In most cases, we are our own limiters.
Without knowing, we set up boundaries that are supposed to define us, but in the long run, end up hindering who we are and where we can go.
If you look at Earth from space, one major thing stands out when trying to pick out where you live: no borders. The boundaries of the world to divide countries, states, provinces, etc. are all created by our us as a way to separate us from our neighbors and to have certain claims of land and resources.
Imagine for a second that none of these boundaries existed. Neighboring countries would be one landmass and each of their citizens would no longer have to claim a specific location as for what defines them.
This phenomenon would actually make our respective cultures more prominent to who we are. It is natural that living in different parts of the world would give us different experiences. Meeting someone from halfway across the world would still have the same effect as it does today, being able to talk about unique characteristics of your environment such as traditions, music, art, etc. The only difference is, we would not separate ourselves based on our nationality and would make us all a part of the same society. Looking at the world in this way, we will see a continuity in our society instead of a view that is segmented by one’s birth country of continent.
Race is another aspect that is a limiter to who we are that is created by us. The primary reason why our skin tones range from the darkest of browns to the lightest of whites is due to melanin, a human characteristic that is affected by geographical distribution and the amount of sunlight that someone gets (Wikipedia). With so much “interracial” interactions over the years, race is starting to becoming more and more ambiguous. Instead of race defining a general category of society to place someone in, it is merely a characteristic of where you came from geographically, which, as states above, is another aspect of our culture.

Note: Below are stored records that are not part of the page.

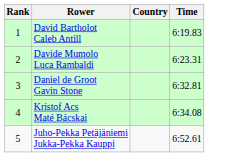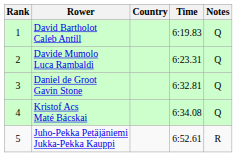+ column: Notes | Q | Q | Q | Q | R
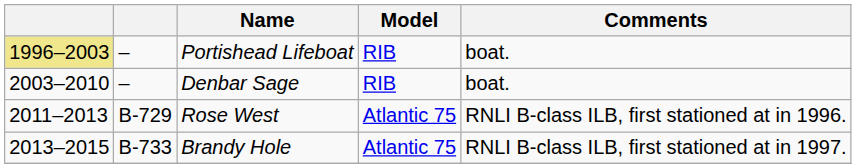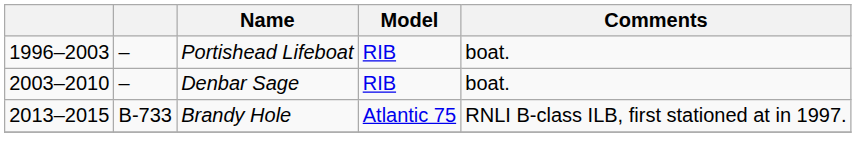Portishead Lifeboat | column 1: khaki background -> no background
- row: 2011–2013 | B-729 | Rose West | Atlantic 75 | RNLI B-class ILB, first stationed at in 1996.
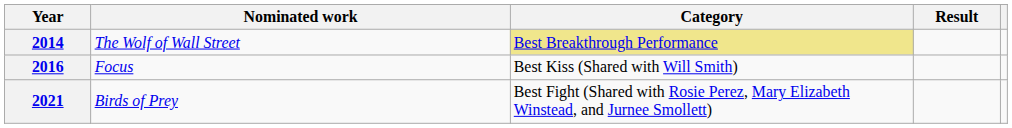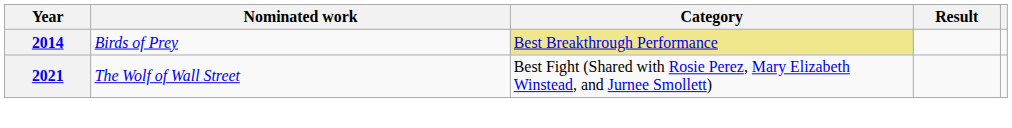2014 | Nominated work: The Wolf of Wall Street -> Birds of Prey
- row: 2016 | Focus | Best Kiss (Shared with Will Smith)
2021 | Nominated work: Birds of Prey -> The Wolf of Wall Street
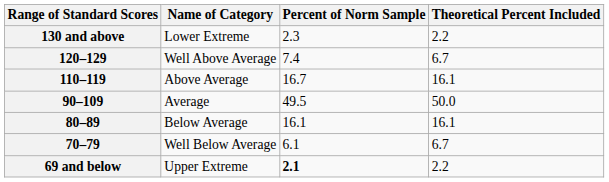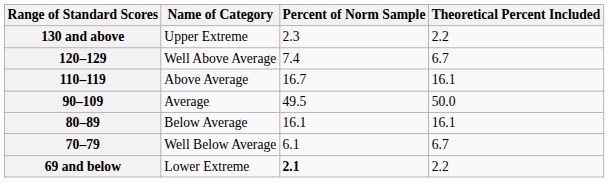130 and above | Name of Category: Lower Extreme -> Upper Extreme
69 and below | Name of Category: Upper Extreme -> Lower Extreme
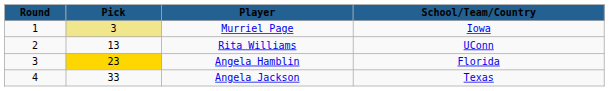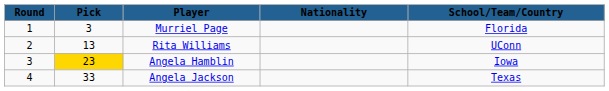+ column: Nationality
Murriel Page | Pick: khaki background -> no background
Murriel Page | School/Team/Country: Iowa -> Florida
Angela Hamblin | School/Team/Country: Florida -> Iowa
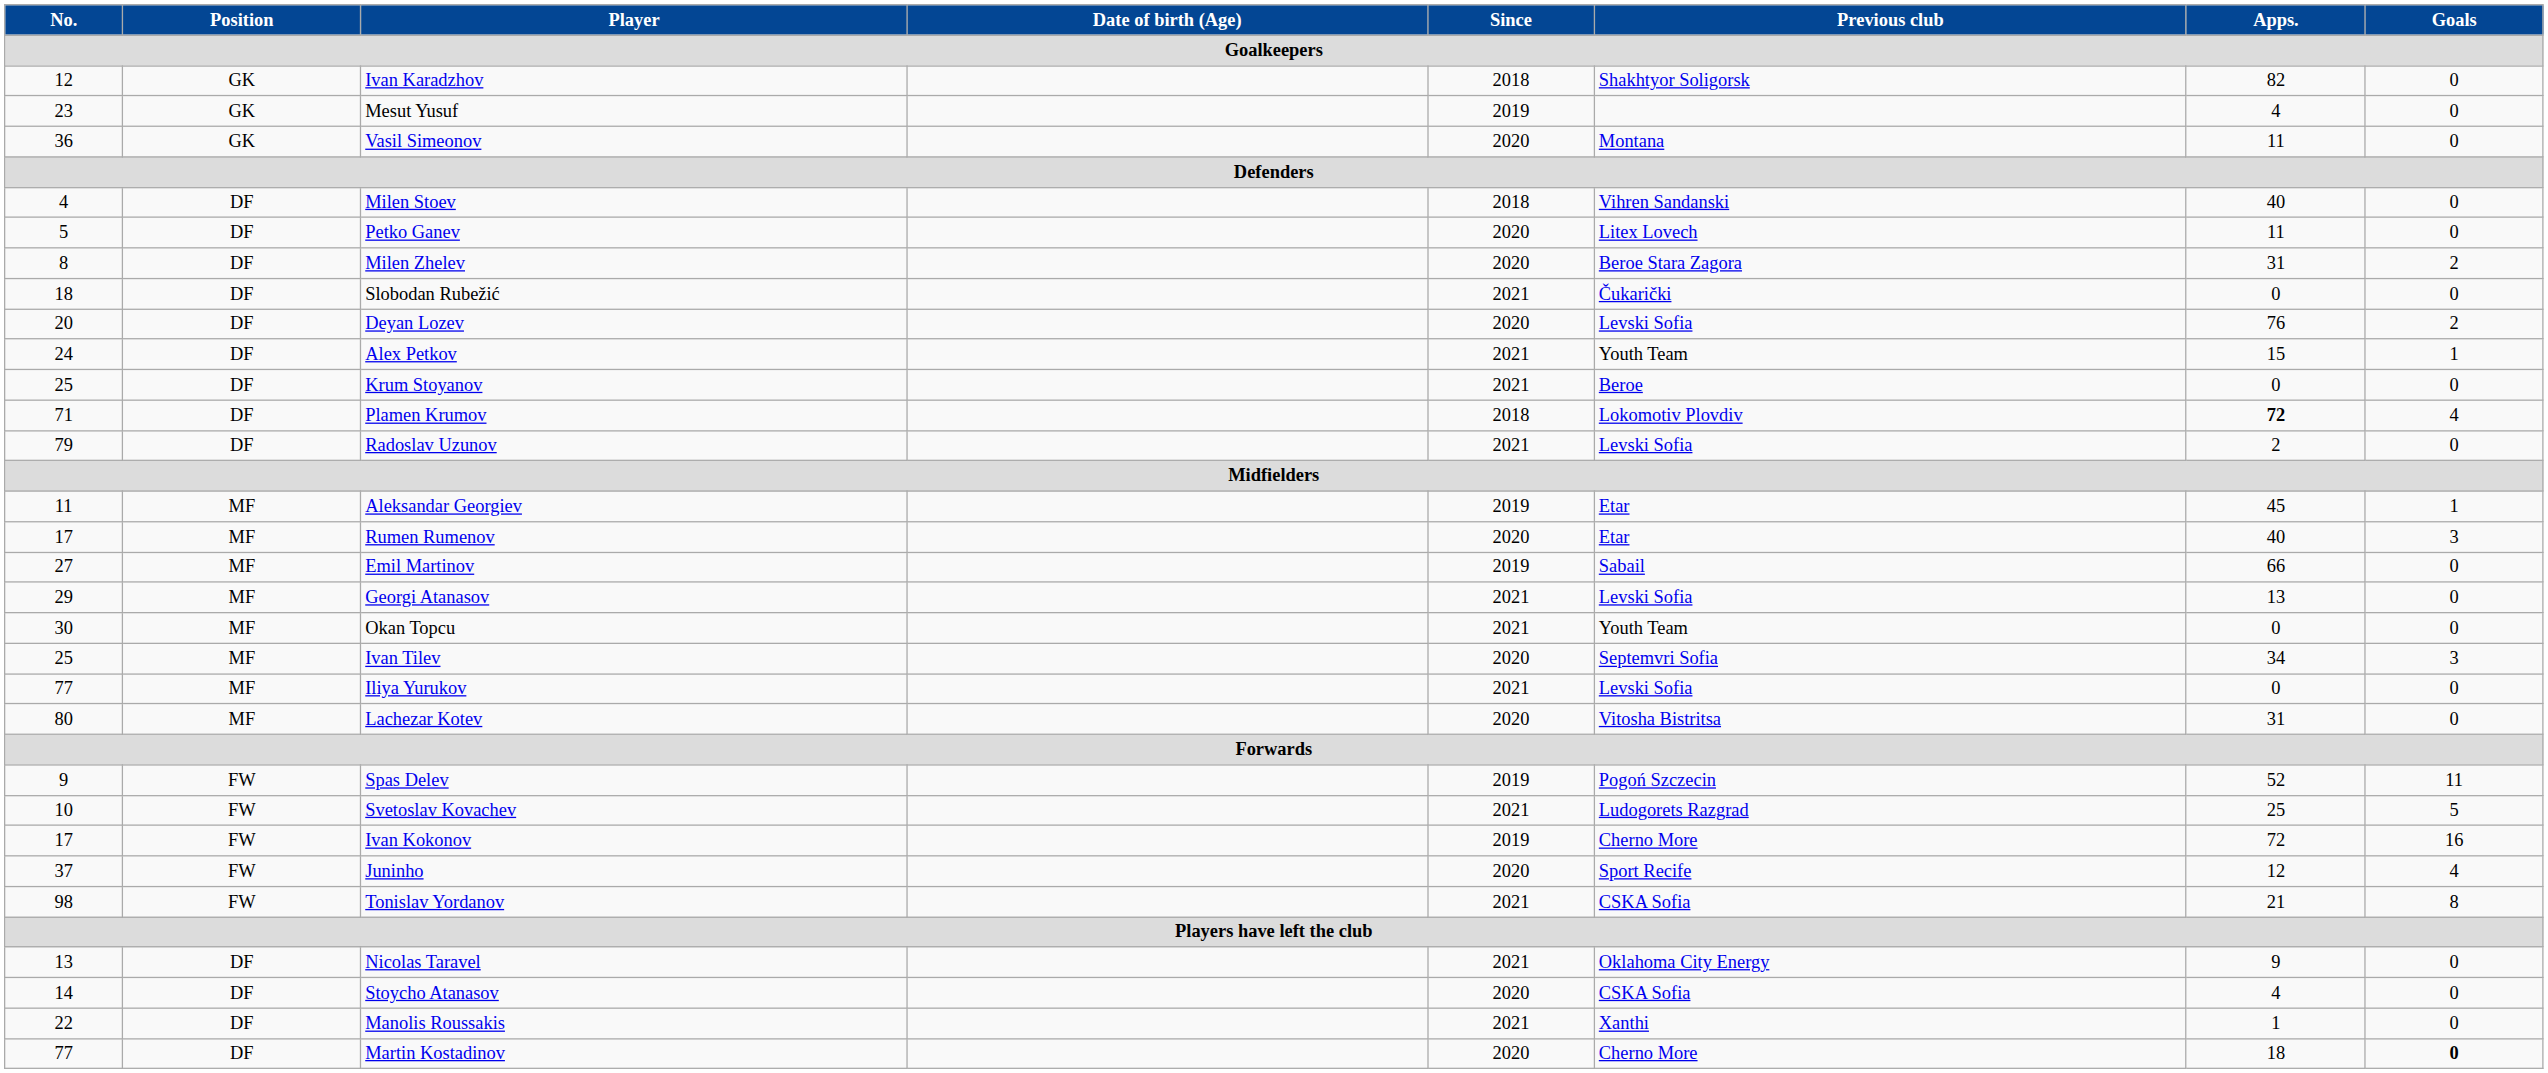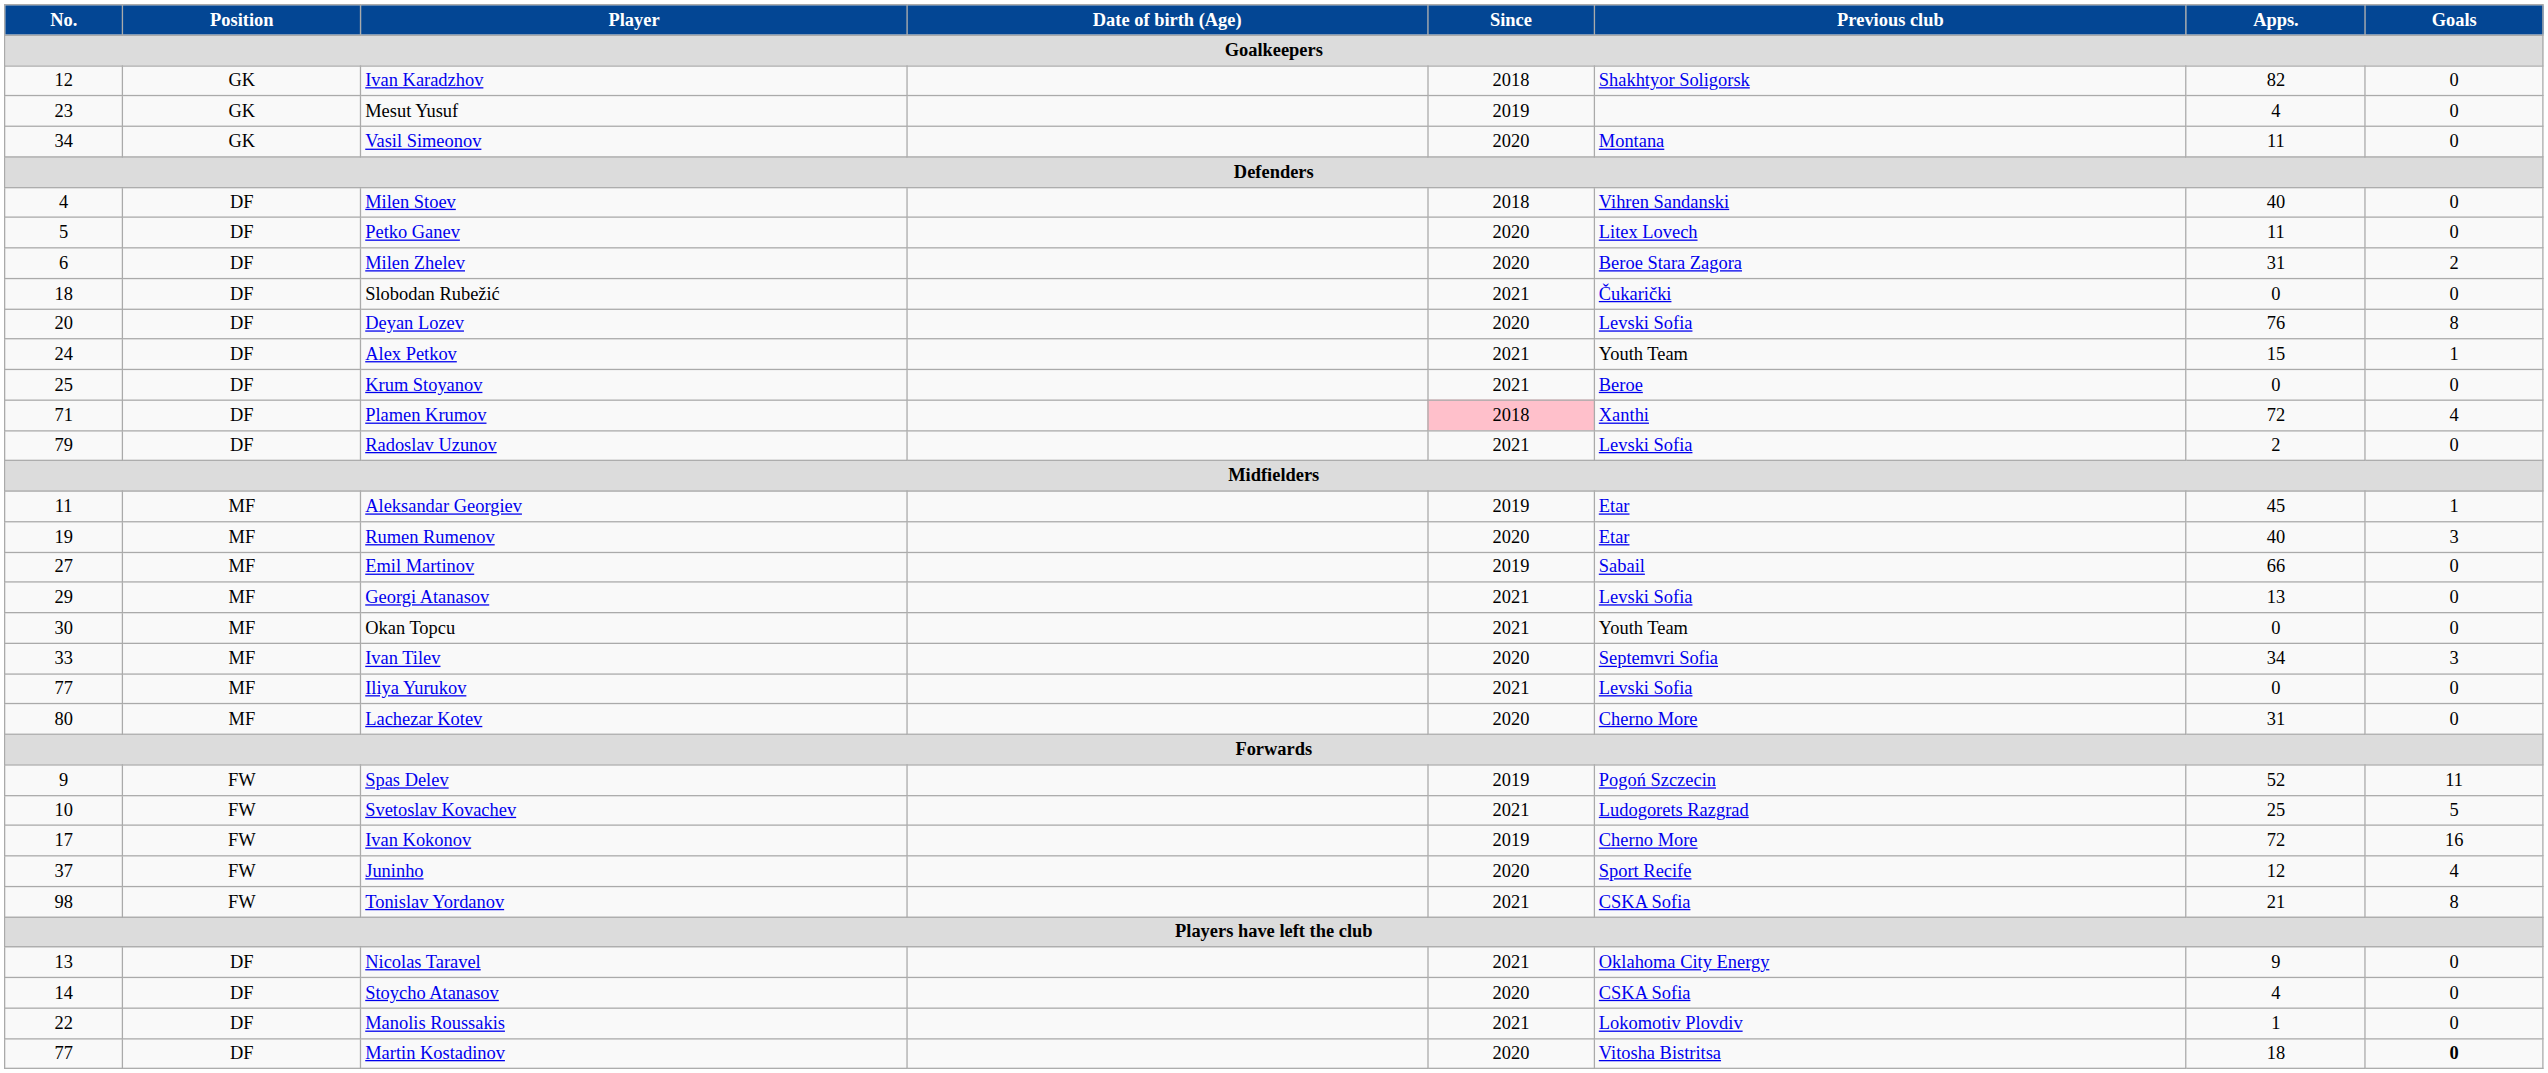Vasil Simeonov | No.: 36 -> 34
Milen Zhelev | No.: 8 -> 6
Deyan Lozev | Goals: 2 -> 8
Plamen Krumov | Since: no background -> pink background
Plamen Krumov | Previous club: Lokomotiv Plovdiv -> Xanthi
Plamen Krumov | Apps.: bold -> normal
Rumen Rumenov | No.: 17 -> 19
Ivan Tilev | No.: 25 -> 33
Lachezar Kotev | Previous club: Vitosha Bistritsa -> Cherno More
Manolis Roussakis | Previous club: Xanthi -> Lokomotiv Plovdiv
Martin Kostadinov | Previous club: Cherno More -> Vitosha Bistritsa
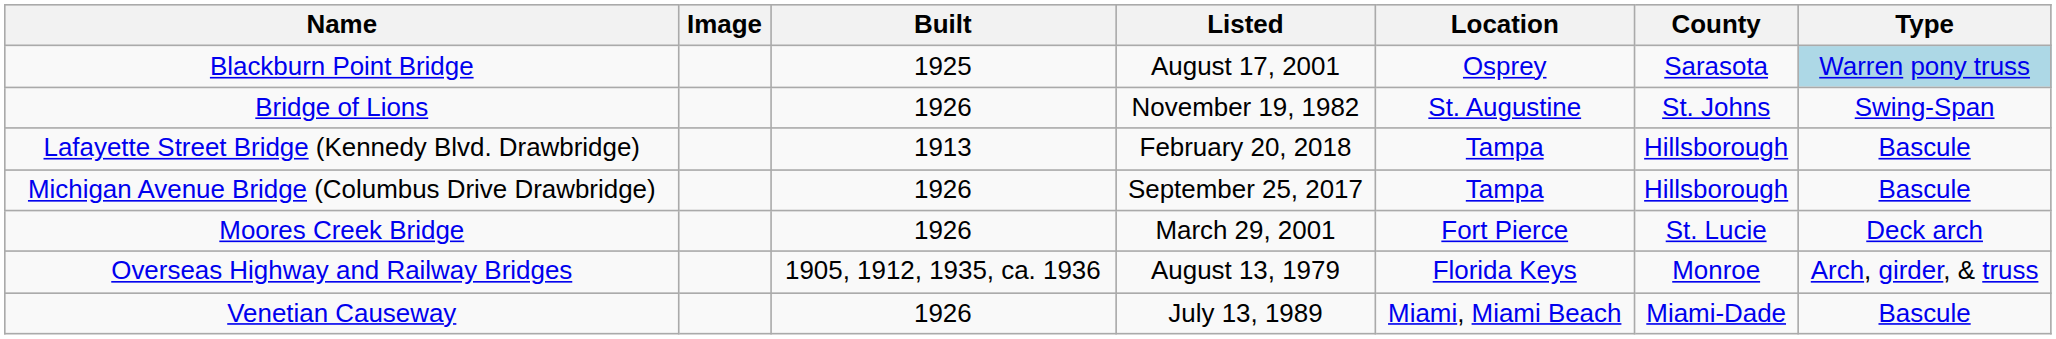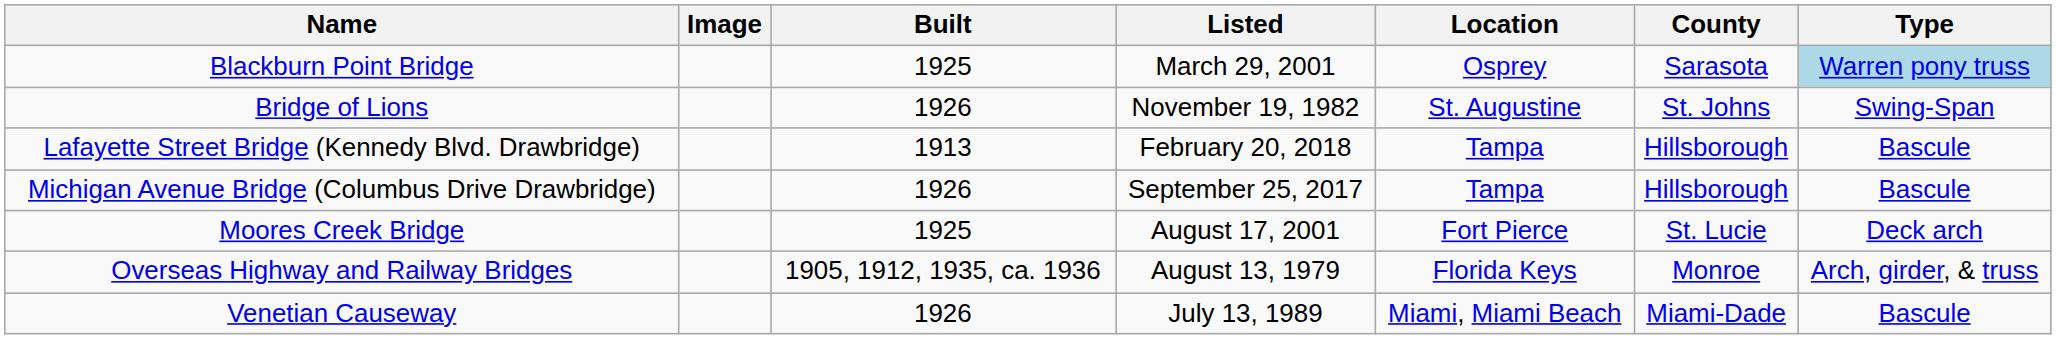Blackburn Point Bridge | Listed: August 17, 2001 -> March 29, 2001
Moores Creek Bridge | Built: 1926 -> 1925
Moores Creek Bridge | Listed: March 29, 2001 -> August 17, 2001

We can metaphorically compare our society to a color spectrum. When looking at a spectrum as a whole, we are unable to pinpoint exactly when it changes from being one color to another, but individually, each point on the spectrum has its own properties. The same is naturally true for our society, when we look past the self-created boundaries. When looking at society as a whole, we are unable to distinguish the transition from one culture to another since so much is shared between everyone, but if you look at them individually, they each have their own characteristics based on their respective developments.